▸ Task details
Which lines in the records below contain the word "into"? Copy each of them.

Source texts of formatted documents
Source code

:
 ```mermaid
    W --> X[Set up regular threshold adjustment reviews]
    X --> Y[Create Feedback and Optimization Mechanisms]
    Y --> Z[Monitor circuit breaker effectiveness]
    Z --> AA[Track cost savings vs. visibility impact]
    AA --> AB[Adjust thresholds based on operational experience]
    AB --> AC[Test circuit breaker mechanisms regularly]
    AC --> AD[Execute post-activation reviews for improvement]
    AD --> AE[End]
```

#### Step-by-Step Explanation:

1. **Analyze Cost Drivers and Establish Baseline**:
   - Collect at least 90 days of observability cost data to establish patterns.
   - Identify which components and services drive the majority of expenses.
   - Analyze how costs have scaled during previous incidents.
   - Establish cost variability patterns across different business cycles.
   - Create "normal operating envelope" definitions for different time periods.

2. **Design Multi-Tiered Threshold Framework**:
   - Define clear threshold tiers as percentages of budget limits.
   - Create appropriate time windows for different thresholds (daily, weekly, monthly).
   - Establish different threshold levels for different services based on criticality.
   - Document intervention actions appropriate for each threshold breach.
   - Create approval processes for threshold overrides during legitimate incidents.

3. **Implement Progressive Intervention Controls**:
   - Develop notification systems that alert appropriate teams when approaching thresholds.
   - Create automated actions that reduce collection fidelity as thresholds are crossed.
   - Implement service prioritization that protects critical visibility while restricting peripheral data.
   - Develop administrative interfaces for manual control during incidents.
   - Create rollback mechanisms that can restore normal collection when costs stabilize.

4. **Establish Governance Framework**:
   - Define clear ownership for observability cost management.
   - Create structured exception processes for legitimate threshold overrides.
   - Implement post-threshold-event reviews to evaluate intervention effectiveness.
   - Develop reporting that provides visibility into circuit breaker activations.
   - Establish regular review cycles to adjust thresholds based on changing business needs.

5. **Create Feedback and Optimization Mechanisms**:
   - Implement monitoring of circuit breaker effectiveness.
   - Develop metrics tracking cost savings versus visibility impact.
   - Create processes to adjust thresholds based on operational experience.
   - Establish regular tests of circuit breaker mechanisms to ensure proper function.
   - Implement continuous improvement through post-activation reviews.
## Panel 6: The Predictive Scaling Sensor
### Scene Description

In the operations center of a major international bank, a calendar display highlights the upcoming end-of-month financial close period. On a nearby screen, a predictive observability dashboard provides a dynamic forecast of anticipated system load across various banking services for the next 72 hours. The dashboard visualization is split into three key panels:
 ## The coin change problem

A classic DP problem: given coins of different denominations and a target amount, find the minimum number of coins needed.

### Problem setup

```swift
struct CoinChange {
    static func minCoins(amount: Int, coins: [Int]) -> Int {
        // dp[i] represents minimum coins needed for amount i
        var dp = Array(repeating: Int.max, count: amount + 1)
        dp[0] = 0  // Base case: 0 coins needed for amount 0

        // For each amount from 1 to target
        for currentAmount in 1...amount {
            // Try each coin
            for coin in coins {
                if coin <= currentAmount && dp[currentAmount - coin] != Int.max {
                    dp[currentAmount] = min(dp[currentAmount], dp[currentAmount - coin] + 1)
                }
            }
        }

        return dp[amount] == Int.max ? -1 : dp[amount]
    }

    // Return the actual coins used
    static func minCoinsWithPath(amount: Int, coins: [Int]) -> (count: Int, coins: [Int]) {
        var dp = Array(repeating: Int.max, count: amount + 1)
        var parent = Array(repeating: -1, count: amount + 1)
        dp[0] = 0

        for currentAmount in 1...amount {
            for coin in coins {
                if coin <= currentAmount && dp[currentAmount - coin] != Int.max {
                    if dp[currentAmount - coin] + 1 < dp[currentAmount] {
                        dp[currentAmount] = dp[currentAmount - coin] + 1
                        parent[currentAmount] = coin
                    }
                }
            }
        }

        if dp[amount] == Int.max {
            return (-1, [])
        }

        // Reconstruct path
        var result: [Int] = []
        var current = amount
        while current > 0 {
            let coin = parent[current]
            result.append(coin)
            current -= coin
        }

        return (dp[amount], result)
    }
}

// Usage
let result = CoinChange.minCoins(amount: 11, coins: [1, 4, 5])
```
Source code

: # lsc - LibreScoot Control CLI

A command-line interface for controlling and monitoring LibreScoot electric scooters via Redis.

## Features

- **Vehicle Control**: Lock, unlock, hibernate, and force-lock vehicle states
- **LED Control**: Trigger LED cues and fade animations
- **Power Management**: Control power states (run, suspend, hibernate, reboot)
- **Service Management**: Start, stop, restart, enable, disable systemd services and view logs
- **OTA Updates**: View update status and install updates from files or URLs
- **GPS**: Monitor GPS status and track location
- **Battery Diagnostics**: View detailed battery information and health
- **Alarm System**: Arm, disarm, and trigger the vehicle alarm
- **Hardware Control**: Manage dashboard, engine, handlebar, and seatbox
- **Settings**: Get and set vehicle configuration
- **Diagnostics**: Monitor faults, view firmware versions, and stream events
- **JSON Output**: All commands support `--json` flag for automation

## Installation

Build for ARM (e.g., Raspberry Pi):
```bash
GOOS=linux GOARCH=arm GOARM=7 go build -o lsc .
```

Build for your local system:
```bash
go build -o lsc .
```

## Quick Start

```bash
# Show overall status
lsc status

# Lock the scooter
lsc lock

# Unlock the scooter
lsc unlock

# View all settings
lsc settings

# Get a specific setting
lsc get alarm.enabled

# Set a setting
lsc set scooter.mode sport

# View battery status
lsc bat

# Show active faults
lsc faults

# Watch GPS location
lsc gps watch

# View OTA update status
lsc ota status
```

▸ Result for this task
   - Develop reporting that provides visibility into circuit breaker activations.
In the operations center of a major international bank, a calendar display highlights the upcoming end-of-month financial close period. On a nearby screen, a predictive observability dashboard provides a dynamic forecast of anticipated system load across various banking services for the next 72 hours. The dashboard visualization is split into three key panels:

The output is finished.